# [WHAT TO DO]
Nothing but the lines from the one including "middle dip: (83, 81)" through the last line of the entries, restated exactly, should appear in the answer; omit the pictures.

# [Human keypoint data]
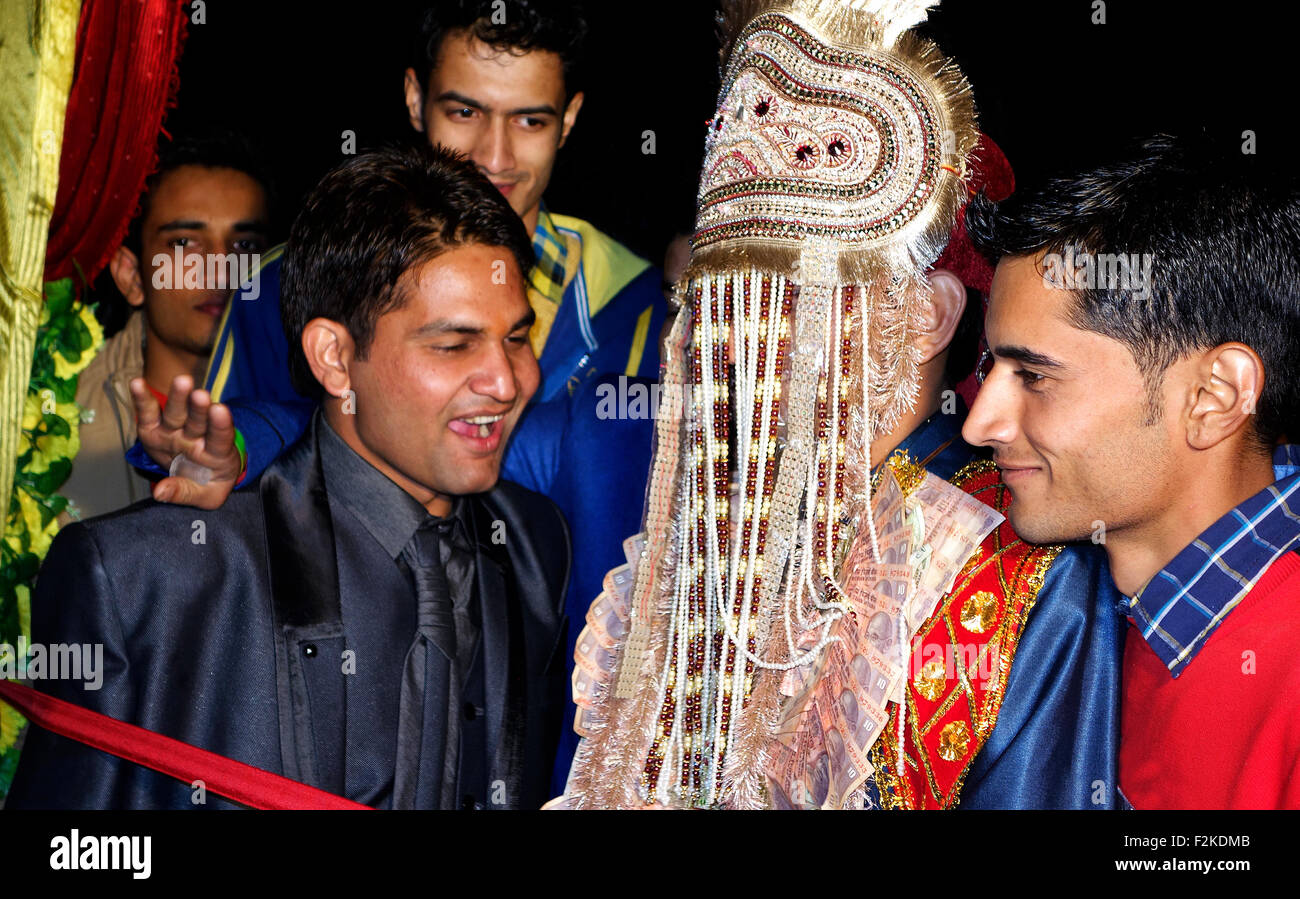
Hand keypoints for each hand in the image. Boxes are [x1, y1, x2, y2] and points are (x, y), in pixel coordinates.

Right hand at [131, 375, 242, 509]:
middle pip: (199, 421)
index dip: (221, 424)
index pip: (221, 438)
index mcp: (216, 454)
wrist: (199, 474)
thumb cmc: (206, 483)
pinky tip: (137, 383)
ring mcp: (176, 431)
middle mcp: (196, 438)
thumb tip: (159, 492)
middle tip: (201, 394)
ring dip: (179, 397)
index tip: (220, 409)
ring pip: (178, 413)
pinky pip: (149, 412)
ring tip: (182, 381)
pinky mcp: (154, 429)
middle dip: (199, 407)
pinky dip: (142, 398)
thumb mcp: (204, 496)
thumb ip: (183, 493)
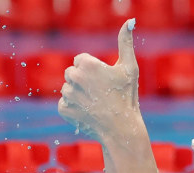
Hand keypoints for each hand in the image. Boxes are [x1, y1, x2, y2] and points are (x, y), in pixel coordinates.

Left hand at [58, 19, 140, 146]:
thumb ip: (125, 42)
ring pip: (67, 89)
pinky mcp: (63, 109)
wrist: (120, 129)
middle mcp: (74, 77)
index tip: (104, 81)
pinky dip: (73, 108)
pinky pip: (64, 104)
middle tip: (99, 94)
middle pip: (71, 73)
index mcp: (87, 64)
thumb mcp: (129, 67)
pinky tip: (87, 113)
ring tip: (94, 104)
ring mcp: (68, 95)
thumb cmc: (126, 97)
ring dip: (78, 95)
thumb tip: (129, 22)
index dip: (93, 71)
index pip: (80, 60)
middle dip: (83, 81)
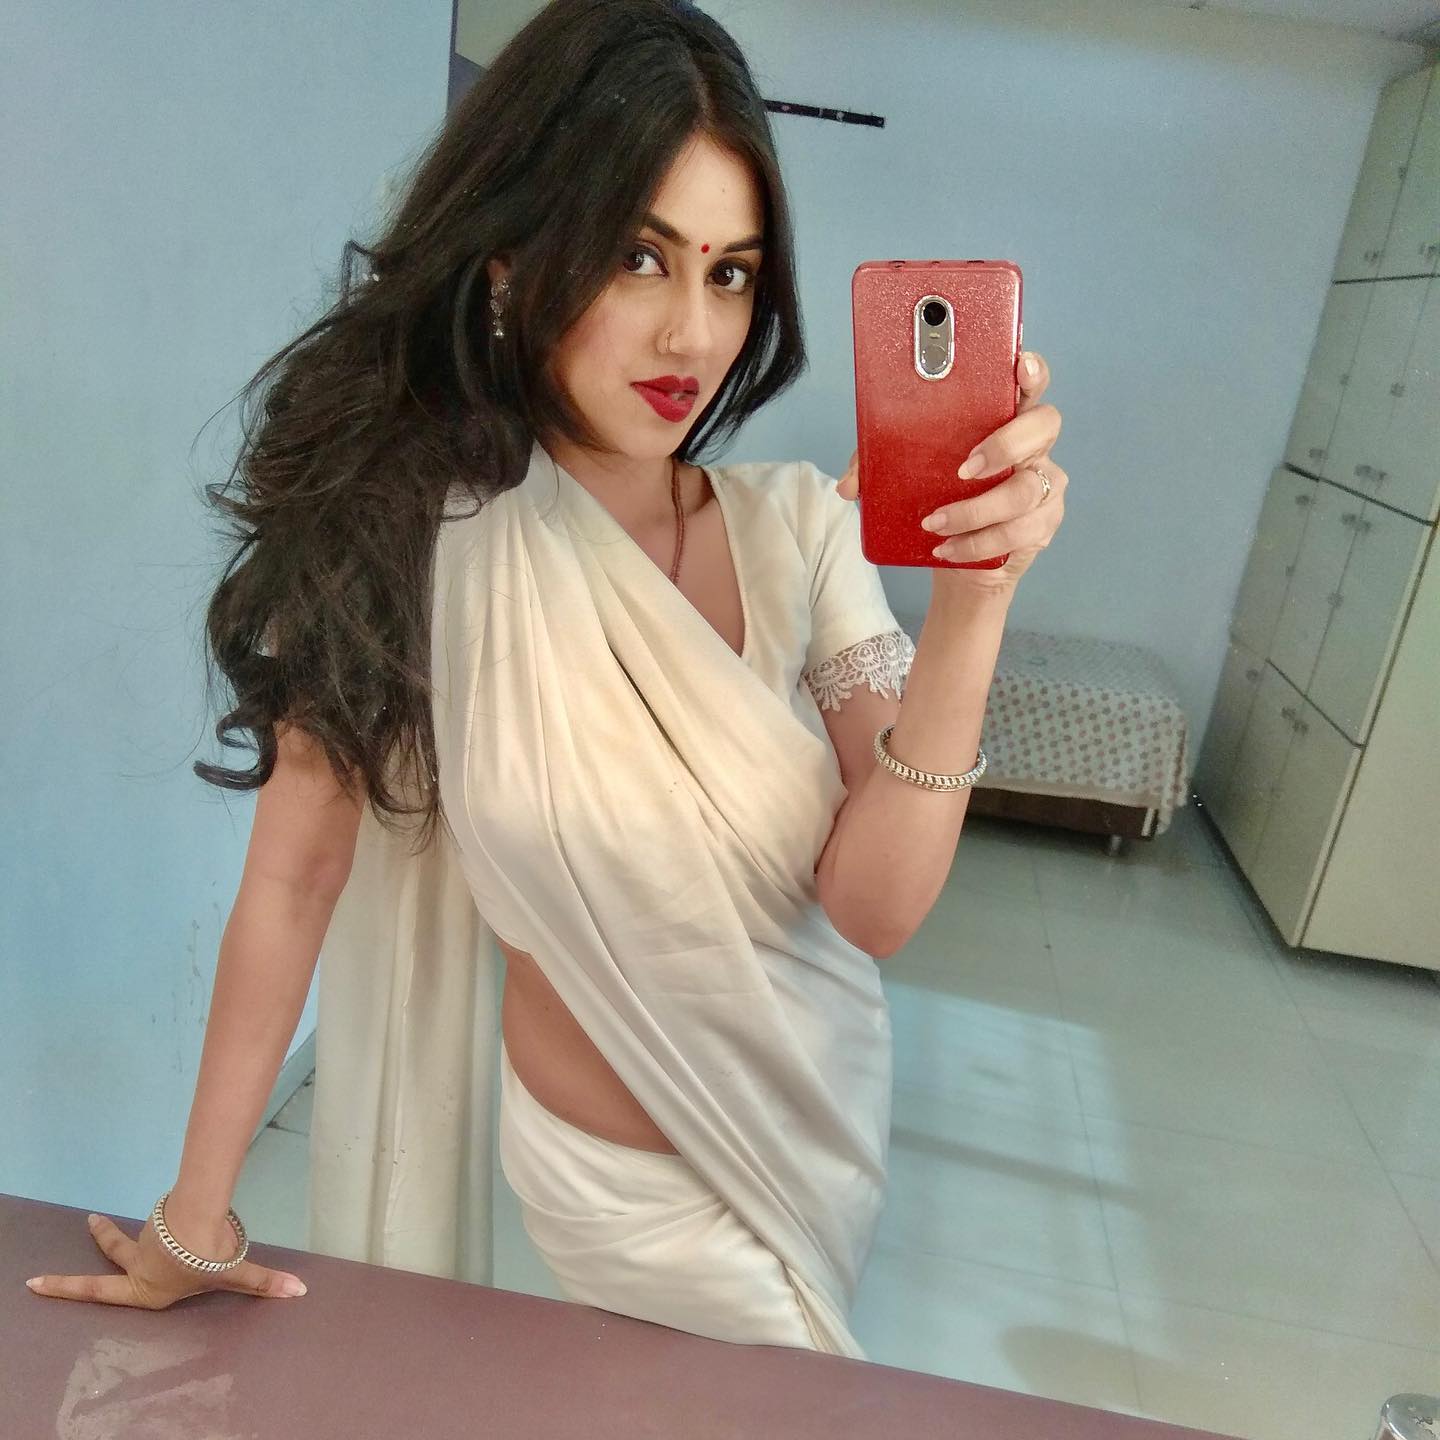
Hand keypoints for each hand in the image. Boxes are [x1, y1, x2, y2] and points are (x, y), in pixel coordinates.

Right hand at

# [WRITTEN SOLUTION]
middle dip: (83, 81)
Hand keypoints for each hand in the image. Boxes are [x1, y1, x2, y2] and points are (x, y), in pixel coordinates.

Right hand at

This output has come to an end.